One of the first women to fight in the Canadian Armed Forces, for example, left him her right boot. Thanks to Raphaëlle de Groot, this boot has rubbed shoulders with several other shoes that have marked history, including that of Napoleon, behind a display case at the Montreal Museum of Fine Arts.

“People sometimes gave up on themselves by offering me their object,” the artist told me. Other times they valued it again. »

For example, a young woman bequeathed a red telephone cord to Raphaëlle de Groot. This thread, which was lying around in a drawer, is the one she used to play with when her father called her to say “good night”, long ago. The artist plugged it into an old beige telephone which had belonged to a man. It was through his handset that he learned of the death of his parents, his best friend and a cousin…

“I connected the red cord of love to the phone of bad news,” Raphaëlle de Groot explains to me. What call could we receive now? Have we short-circuited the thread of things? »

The future

In her email, a woman named Johanne explained to me that her father was from a generation for which goods were scarce. Unlike him, she had been able to accumulate the objects and keep them “in case she or those around her needed them”. But it’s quite different for his children… They prefer activity to possession.

“The younger generation considers that we keep our things too long, with good reason. What will they do with our houses? she asks herself.

This is precisely the question that Lucie Thibault asks herself.

A few years ago, her older sister died of a brain tumor. Her nieces offered to pick up some items from her apartment: “I went there thinking of a scene from the movie Zorba the Greek, where the women of a small village rush into the house of a person who has just breathed his last to “loot” everything… I quickly chased away this horrible image, telling myself that Hélène would be very happy that I give a second life to his clothes. That I would wear them with pride, keeping in mind the memory of this magnificent person who was my Big Sister. Since then, I have thought of putting prizes under each of my valuable objects to facilitate the heavy task that my sons will have when I leave. »

I forwarded these testimonies to Raphaëlle de Groot. She confirmed to me that Quebecers of the oldest generations had a different relationship with objects, which could cause some headaches for their successors.

“Perhaps some kids won’t mind throwing everything in the trash, while others will see it as meaningless.
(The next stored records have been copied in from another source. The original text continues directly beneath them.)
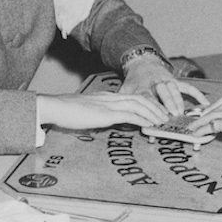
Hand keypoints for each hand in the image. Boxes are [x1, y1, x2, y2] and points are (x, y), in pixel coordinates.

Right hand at [37, 91, 168, 130]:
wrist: (55, 107)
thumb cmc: (65, 112)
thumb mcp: (86, 112)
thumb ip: (97, 114)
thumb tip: (103, 120)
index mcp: (106, 97)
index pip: (132, 97)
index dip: (146, 103)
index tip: (156, 110)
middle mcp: (110, 98)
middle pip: (140, 98)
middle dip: (155, 106)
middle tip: (166, 116)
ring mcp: (109, 104)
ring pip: (138, 105)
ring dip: (153, 113)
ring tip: (162, 121)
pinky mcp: (106, 114)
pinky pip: (130, 115)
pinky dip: (143, 119)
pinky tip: (150, 125)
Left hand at [119, 55, 208, 115]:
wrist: (141, 63)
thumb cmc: (134, 82)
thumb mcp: (125, 91)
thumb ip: (124, 103)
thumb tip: (121, 119)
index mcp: (142, 87)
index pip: (148, 98)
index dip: (153, 108)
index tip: (156, 119)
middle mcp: (155, 84)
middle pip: (163, 92)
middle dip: (167, 103)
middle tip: (171, 116)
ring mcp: (166, 81)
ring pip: (174, 88)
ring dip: (178, 100)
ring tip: (180, 113)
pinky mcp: (175, 80)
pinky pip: (187, 86)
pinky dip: (196, 94)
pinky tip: (204, 103)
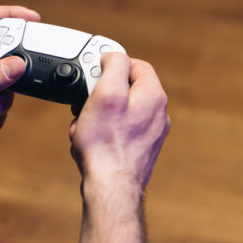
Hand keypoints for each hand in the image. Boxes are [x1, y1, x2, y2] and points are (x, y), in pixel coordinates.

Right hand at [69, 54, 169, 188]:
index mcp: (154, 95)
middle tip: (85, 101)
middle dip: (100, 93)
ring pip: (118, 111)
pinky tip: (88, 142)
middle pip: (125, 88)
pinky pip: (117, 130)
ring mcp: (150, 133)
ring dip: (97, 114)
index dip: (111, 64)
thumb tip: (115, 55)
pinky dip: (101, 132)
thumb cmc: (105, 143)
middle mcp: (157, 113)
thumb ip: (114, 66)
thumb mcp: (106, 92)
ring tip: (84, 125)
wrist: (110, 187)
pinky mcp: (140, 150)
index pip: (135, 64)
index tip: (94, 72)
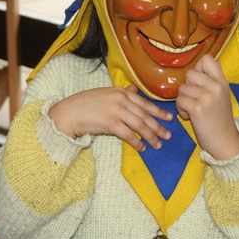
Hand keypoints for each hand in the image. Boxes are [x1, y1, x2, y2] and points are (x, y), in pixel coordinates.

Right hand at [48, 84, 172, 151]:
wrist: (69, 112)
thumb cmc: (85, 104)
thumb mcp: (105, 94)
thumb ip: (121, 93)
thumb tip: (134, 90)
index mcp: (120, 91)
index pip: (144, 102)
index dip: (158, 111)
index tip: (169, 118)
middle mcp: (120, 99)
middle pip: (144, 115)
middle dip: (158, 126)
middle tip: (169, 135)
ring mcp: (116, 110)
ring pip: (140, 125)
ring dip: (151, 136)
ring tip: (158, 145)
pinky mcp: (110, 123)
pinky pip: (128, 135)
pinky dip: (137, 142)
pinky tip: (142, 148)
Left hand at [176, 54, 238, 159]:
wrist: (224, 140)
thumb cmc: (219, 117)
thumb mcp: (222, 93)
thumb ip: (213, 78)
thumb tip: (206, 60)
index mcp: (222, 81)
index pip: (207, 59)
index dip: (198, 68)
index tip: (198, 81)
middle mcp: (216, 86)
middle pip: (190, 73)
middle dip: (187, 86)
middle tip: (194, 99)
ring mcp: (207, 97)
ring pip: (182, 88)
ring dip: (182, 99)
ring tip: (191, 109)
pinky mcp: (198, 108)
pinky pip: (180, 100)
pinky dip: (181, 109)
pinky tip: (189, 116)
If they want to be consistent with their mother’s Work — that of keeping everything, because it can be useful — they will have to find a use for her possessions. »
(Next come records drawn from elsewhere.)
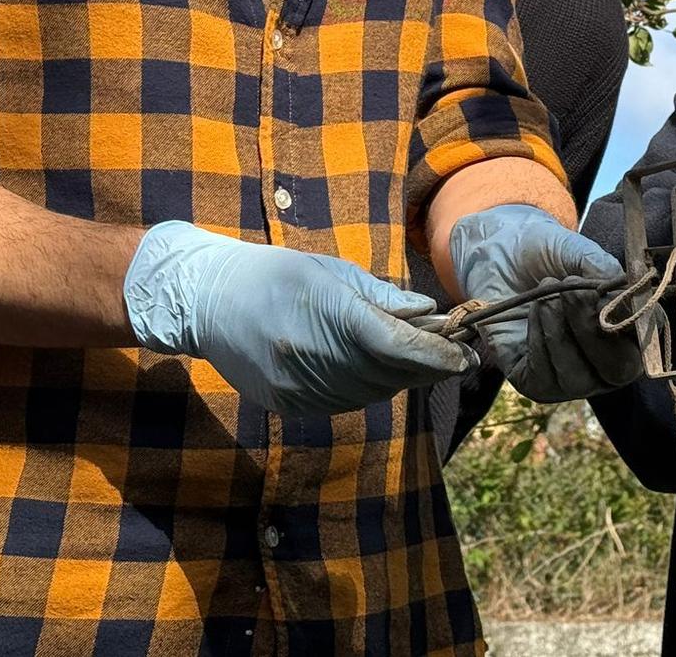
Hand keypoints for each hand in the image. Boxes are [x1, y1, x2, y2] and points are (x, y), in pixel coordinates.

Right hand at [123, 222, 475, 415]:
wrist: (209, 301)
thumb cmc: (277, 275)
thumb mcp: (330, 270)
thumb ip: (380, 295)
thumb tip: (427, 312)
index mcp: (327, 314)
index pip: (396, 345)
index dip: (436, 355)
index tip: (466, 356)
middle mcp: (313, 356)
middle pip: (389, 374)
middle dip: (427, 366)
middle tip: (456, 354)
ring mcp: (299, 386)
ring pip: (371, 393)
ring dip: (400, 379)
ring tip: (418, 358)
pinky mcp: (289, 404)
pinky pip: (345, 402)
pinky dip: (369, 388)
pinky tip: (375, 369)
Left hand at [448, 204, 641, 402]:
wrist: (498, 256)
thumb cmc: (547, 254)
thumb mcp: (576, 250)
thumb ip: (602, 268)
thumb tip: (624, 289)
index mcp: (630, 331)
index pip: (648, 343)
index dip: (631, 323)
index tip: (606, 293)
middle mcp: (608, 361)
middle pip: (617, 370)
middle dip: (591, 330)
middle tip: (570, 289)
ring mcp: (575, 378)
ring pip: (577, 377)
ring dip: (559, 331)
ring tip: (545, 294)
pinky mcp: (538, 384)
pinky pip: (543, 379)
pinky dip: (538, 341)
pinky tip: (533, 312)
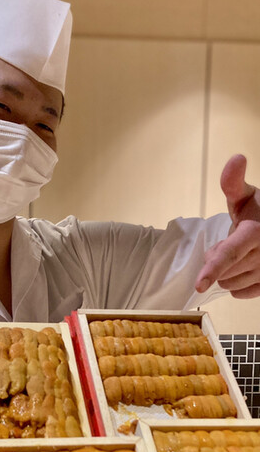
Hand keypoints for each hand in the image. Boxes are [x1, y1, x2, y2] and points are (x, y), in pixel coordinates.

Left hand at [195, 154, 259, 297]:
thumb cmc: (259, 211)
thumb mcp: (245, 195)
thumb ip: (233, 182)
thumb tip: (236, 158)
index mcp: (255, 232)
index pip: (230, 253)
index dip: (212, 269)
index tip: (199, 285)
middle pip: (225, 270)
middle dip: (217, 261)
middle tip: (227, 243)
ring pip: (230, 284)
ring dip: (226, 274)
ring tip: (238, 255)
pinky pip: (241, 294)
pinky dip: (236, 285)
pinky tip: (243, 269)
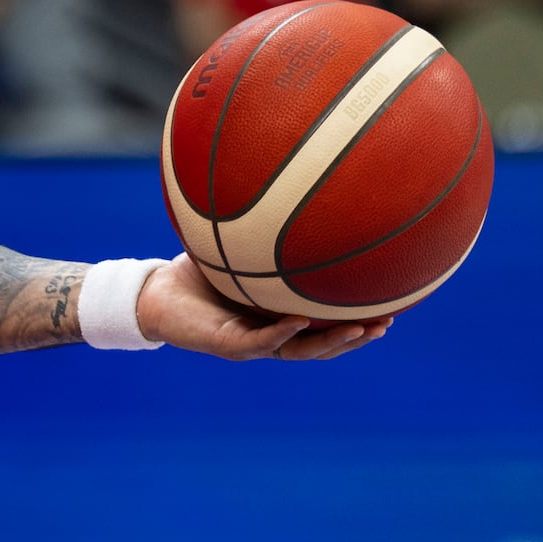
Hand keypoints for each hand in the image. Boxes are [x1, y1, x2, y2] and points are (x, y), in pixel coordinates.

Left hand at [134, 254, 389, 361]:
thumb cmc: (195, 271)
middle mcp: (269, 334)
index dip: (355, 320)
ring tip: (361, 330)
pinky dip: (281, 331)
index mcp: (277, 317)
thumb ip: (261, 232)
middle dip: (356, 336)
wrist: (152, 294)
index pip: (324, 325)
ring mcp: (250, 343)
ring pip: (299, 350)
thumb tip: (286, 191)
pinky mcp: (226, 344)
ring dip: (331, 342)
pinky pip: (259, 341)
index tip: (390, 308)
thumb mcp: (235, 248)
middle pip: (322, 344)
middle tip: (388, 323)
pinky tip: (301, 320)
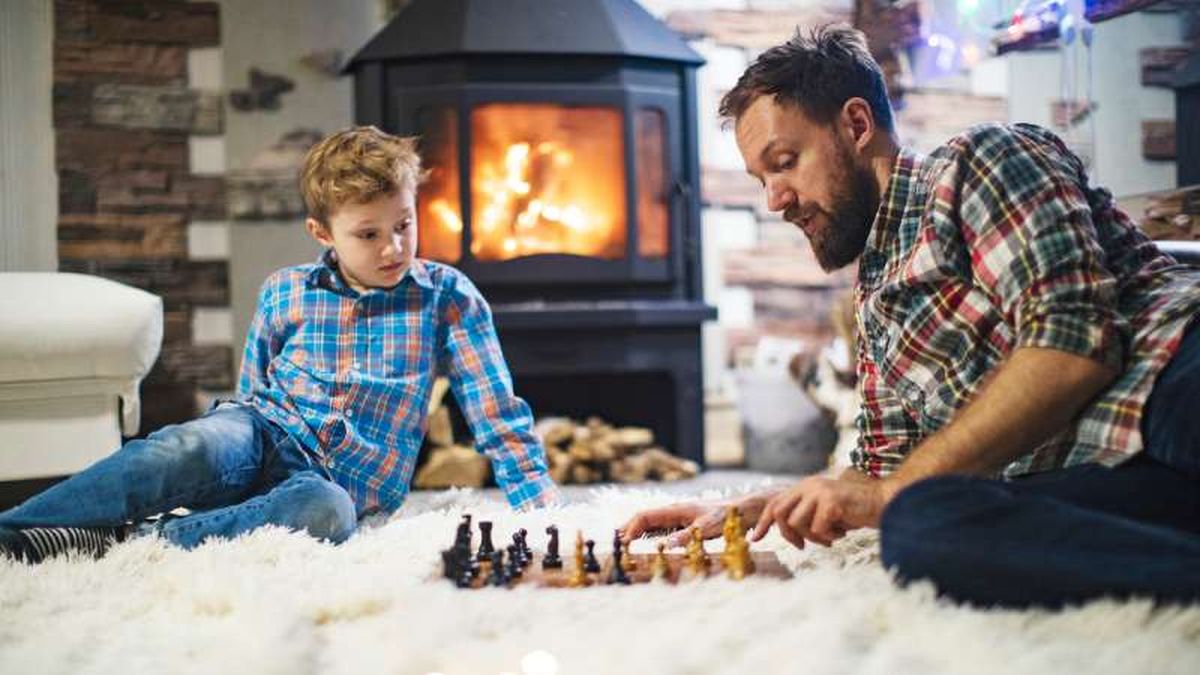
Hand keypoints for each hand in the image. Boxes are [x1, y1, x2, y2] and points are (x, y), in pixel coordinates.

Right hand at [620, 488, 780, 546]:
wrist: (746, 510)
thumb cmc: (728, 517)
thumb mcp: (708, 528)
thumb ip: (687, 536)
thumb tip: (667, 545)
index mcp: (676, 509)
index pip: (646, 516)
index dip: (631, 527)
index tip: (623, 541)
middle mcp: (676, 511)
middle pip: (645, 518)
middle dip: (629, 528)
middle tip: (617, 543)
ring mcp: (681, 517)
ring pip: (653, 523)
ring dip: (638, 532)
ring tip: (626, 543)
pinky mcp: (687, 523)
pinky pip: (663, 529)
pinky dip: (651, 535)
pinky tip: (649, 544)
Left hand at [750, 474, 890, 548]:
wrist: (883, 503)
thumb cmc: (853, 511)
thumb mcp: (823, 510)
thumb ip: (805, 514)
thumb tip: (784, 531)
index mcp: (805, 486)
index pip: (775, 503)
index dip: (764, 522)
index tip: (756, 539)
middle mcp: (809, 485)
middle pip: (779, 513)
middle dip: (788, 535)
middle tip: (802, 546)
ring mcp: (819, 492)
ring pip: (797, 524)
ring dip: (813, 538)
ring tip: (830, 537)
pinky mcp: (831, 502)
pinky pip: (817, 529)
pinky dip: (828, 537)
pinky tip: (841, 533)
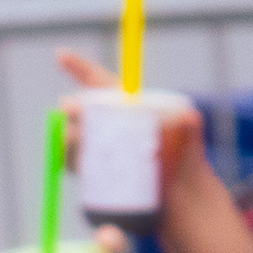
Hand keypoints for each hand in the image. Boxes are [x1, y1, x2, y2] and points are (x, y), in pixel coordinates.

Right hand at [56, 48, 209, 187]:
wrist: (180, 195)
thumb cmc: (186, 158)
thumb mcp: (191, 136)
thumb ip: (191, 124)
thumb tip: (188, 116)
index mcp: (123, 105)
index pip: (97, 80)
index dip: (78, 67)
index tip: (61, 56)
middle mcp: (106, 122)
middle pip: (80, 109)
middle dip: (72, 108)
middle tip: (73, 110)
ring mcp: (97, 146)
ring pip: (71, 135)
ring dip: (70, 136)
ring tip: (81, 141)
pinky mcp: (93, 172)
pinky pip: (73, 163)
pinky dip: (72, 161)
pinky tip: (81, 166)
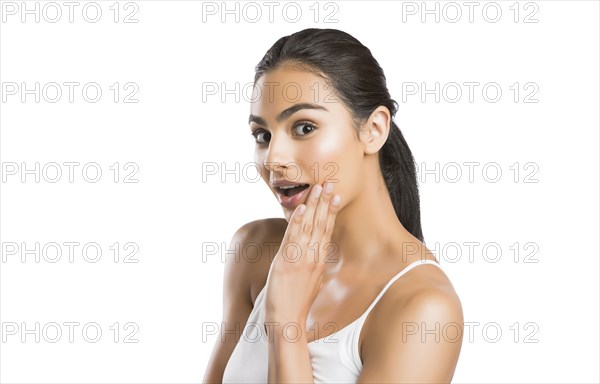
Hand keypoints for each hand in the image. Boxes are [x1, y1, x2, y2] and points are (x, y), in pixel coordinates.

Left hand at [263, 182, 341, 332]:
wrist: (288, 321)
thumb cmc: (297, 304)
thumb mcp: (312, 282)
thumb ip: (314, 266)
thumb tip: (314, 256)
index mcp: (319, 261)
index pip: (327, 230)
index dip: (331, 211)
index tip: (336, 195)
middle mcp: (313, 257)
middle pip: (322, 223)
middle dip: (326, 201)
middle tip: (330, 181)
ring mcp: (301, 258)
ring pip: (310, 225)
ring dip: (314, 204)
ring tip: (319, 186)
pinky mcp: (287, 261)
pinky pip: (294, 236)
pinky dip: (299, 220)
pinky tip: (303, 207)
What doesn’t help, according to the artist, is the lack of rites of passage. With her practice, Raphaëlle de Groot hopes to give us ideas: “Perhaps it can inspire people to find honorable ways to dispose of the objects of their loved ones while giving them a personal meaning. »

“We all have stories that we will never write, we only hope that those who participated in them will remember them on occasion…” André Poulin wrote me nicely.

I like the idea of ​​letting the objects slip away so that they can tell their story. So that their encounter with other articles generates discussions and that mourning becomes talkative…

“Until proof to the contrary, being a ‘good memory’ for someone is pretty much the best we can hope for…”, believes Michel T.

Or, in the words of Jean-François Couture: “Finally, perpetuity, would that only be the continuation of the chain of memory?” »

You make me think and you write well. Thanks for all that.